Написал близкий друг Игорь. Вернее сказать, я отношусь к нему, как к брату, живём в одном дворе и потому вместе с самого детства. Любим шутить, что знакомы тридцать лет, хотя нам-то как раз – чуть за тридцать и есть! Но вот только, как теперь часто бывает, видимся всё реже, даже не говорим, а всё больше обмениваемся в мессенджере ничего не значащими строчками: «Как сам?» «Норм», «А ты?» «Тоже норм!» И часто отвечаем это «норм», хотя знаем, что нет никакого этого «норма» ни у меня, да и, скорее всего, и у него… но не хочется ведь «нагружать», тем более, что это даст?
Но сейчас я знал, что у Игоря «не всё норм», да об этом нельзя и спрашивать. Все эти девять дней, что прошли со дня смерти его отца, я звонил и писал ему, предлагая встретиться, но Игорь благодарил, отвечая, что ему нужно побыть одному. Но вот на девятый день после похорон, точнее, в минуты, когда день этот уже стал переходил в ночь, он написал сам. Значит, действительно нужно.
Я посмотрел на тетрадь. Что же хотел доверить «Вечерней книге» про день сегодняшний?

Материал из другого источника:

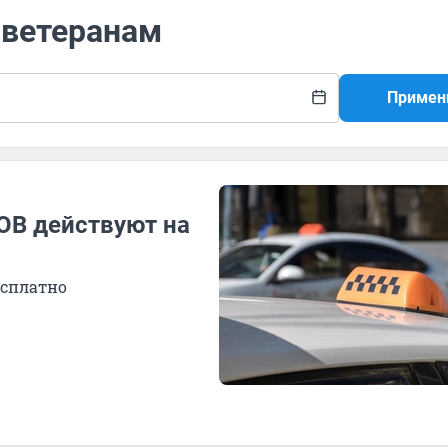
 ветеранам
Примен
ОВ действуют на
есплатно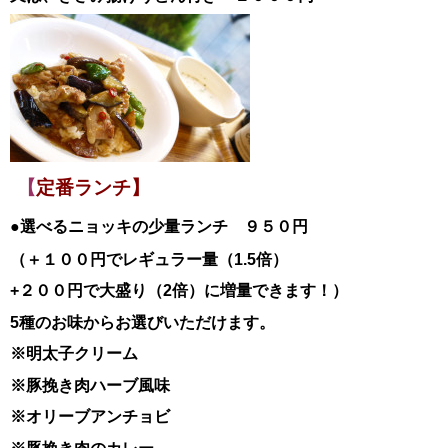
【
定番ランチ】
●選べるニョッキの少量ランチ ９５０円
（＋１００円でレギュラー量（1.5倍）
+２００円で大盛り（2倍）に増量できます！）
5種のお味からお選びいただけます。
※明太子クリーム
※豚挽き肉ハーブ風味
※オリーブアンチョビ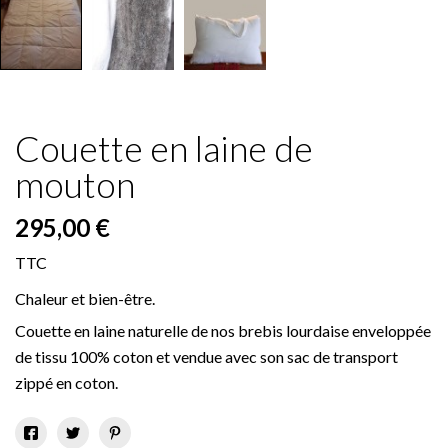
Couette en laine de
mouton
295,00 €
TTC
Chaleur et bien-être.
Couette en laine naturelle de nos brebis lourdaise enveloppée
de tissu 100% coton et vendue avec son sac de transport
zippé en coton.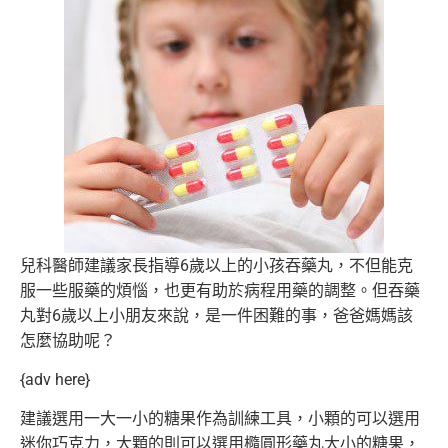
兒科醫師建議家長指導6歲以上的小孩吞藥丸，
不但能克
服一些服藥的煩惱，也更有助於病程用藥的調整。
但吞藥
丸對6歲以上小朋友來說，是一件困難的事，
爸爸媽媽該
怎麼協助呢？
{adv here}
建議選用一大一小的糖果作為訓練工具，
小顆的可以選用
迷你巧克力，
大顆的則可以選用橢圓形藥丸大小的糖果，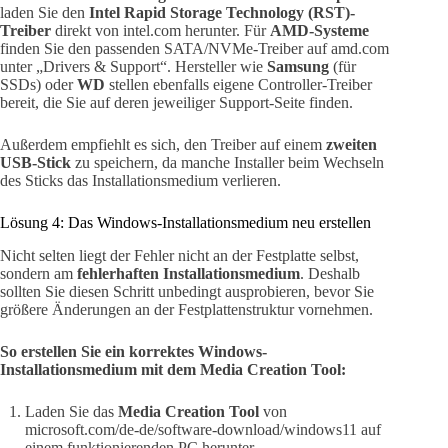
laden Sie den
Intel Rapid Storage Technology (RST)-
Treiber
direkt von intel.com herunter. Für
AMD-Systeme
finden Sie den passenden SATA/NVMe-Treiber auf amd.com
unter „Drivers & Support“. Hersteller wie
Samsung
(für
SSDs) oder
WD
stellen ebenfalls eigene Controller-Treiber
bereit, die Sie auf deren jeweiliger Support-Seite finden.
Außerdem empfiehlt es sich, den Treiber auf einem
zweiten
USB-Stick
zu speichern, da manche Installer beim Wechseln
des Sticks das Installationsmedium verlieren.
Lösung 4: Das Windows-Installationsmedium neu erstellen
Nicht selten liegt der Fehler nicht an der Festplatte selbst,
sondern am
fehlerhaften Installationsmedium
. Deshalb
sollten Sie diesen Schritt unbedingt ausprobieren, bevor Sie
größere Änderungen an der Festplattenstruktur vornehmen.
So erstellen Sie ein korrektes Windows-
Installationsmedium mit dem Media Creation Tool:
Laden Sie das
Media Creation Tool
von
microsoft.com/de-de/software-download/windows11 auf
einem funktionierenden PC herunter.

А вот уже и не помню! Но, может, будет – после встречи с Игорем.
Раздался звонок в дверь.
***
Игорь сильно изменился, хотя виделись на похоронах – казалось, эти девять дней стали для него вечностью. Как не понять, ведь теперь он стал полным сиротой: его мама умерла, когда Игорьку было только девять. Я знал одного человека, ему было семьдесят с лишним лет, когда он похоронил маму: она прожила почти век. Как было бы хорошо, если бы и у всех складывалось так, но дожить до старости и иметь счастье поговорить с мамой – редкий великий дар.